Onderzoekswensen onder D en E: identificatie en interpretatie
De motivering van de afwijzing van voorgaande onderzoekswensen is ook van toepassing op een deel van de verzoeken onder D en E. Verder geldt dat het procesdossier een proces-verbaal van identificatie van de verdachte bevat. Concrete argumenten waarom dit proces-verbaal onjuist of onvolledig is, zijn niet aangevoerd. Hoe inzage in de verzochte documenten (D1-4) kan leiden tot andere inzichten is ook niet aangevoerd. Het is uiteindelijk aan de zittingsrechter om de identificatie te waarderen en de inhoud van de communicatie te duiden. Concrete verweren op dit punt, bijvoorbeeld in de vorm van een alternatief scenario, kunnen eventueel nader worden onderzocht. Vooralsnog is van dergelijke verweren geen sprake.

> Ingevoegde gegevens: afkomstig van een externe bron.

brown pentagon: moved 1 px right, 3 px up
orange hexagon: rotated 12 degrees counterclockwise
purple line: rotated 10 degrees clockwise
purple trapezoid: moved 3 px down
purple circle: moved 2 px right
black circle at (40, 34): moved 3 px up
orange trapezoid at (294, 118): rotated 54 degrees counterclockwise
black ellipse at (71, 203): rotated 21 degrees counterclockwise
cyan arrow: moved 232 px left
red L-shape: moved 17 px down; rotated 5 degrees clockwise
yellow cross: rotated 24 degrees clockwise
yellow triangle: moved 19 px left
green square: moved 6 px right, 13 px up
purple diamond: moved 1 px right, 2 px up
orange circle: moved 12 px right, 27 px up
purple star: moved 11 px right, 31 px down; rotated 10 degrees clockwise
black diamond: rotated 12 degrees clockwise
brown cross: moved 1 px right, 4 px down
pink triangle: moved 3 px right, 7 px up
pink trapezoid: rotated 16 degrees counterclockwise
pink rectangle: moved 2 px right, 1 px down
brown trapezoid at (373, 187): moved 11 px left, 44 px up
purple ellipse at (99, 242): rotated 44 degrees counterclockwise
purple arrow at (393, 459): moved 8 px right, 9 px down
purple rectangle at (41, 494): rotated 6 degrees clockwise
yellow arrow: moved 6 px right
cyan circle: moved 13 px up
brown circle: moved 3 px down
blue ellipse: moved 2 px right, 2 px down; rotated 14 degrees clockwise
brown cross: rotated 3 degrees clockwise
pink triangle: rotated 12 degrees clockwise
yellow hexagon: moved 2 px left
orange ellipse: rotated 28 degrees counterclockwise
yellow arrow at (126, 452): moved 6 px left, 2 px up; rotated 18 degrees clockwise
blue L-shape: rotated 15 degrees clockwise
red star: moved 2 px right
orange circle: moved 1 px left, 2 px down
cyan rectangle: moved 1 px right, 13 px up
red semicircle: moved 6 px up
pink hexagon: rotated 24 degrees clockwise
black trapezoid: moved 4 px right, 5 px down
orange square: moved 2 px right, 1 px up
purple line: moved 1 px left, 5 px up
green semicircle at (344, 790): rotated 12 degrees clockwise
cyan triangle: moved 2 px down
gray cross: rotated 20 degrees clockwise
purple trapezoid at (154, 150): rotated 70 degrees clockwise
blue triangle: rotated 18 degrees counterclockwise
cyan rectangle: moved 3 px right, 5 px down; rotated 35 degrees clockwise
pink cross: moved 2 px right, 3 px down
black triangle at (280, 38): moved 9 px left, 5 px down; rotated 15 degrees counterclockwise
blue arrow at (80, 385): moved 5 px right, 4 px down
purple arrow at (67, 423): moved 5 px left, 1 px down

Het voorgaande komt erop neer dat alle onderzoekwensen onder D en E zullen worden afgewezen.
Beslissing
De rechter-commissaris:
wijst alle verzoeken af.
De verdachte kan tegen de afwijzing binnen veertien dagen een bezwaarschrift indienen bij de rechtbank.
Deze beslissing is op 29 september 2025 genomen door mr. M. Diepenhorst, rechter-commissaris.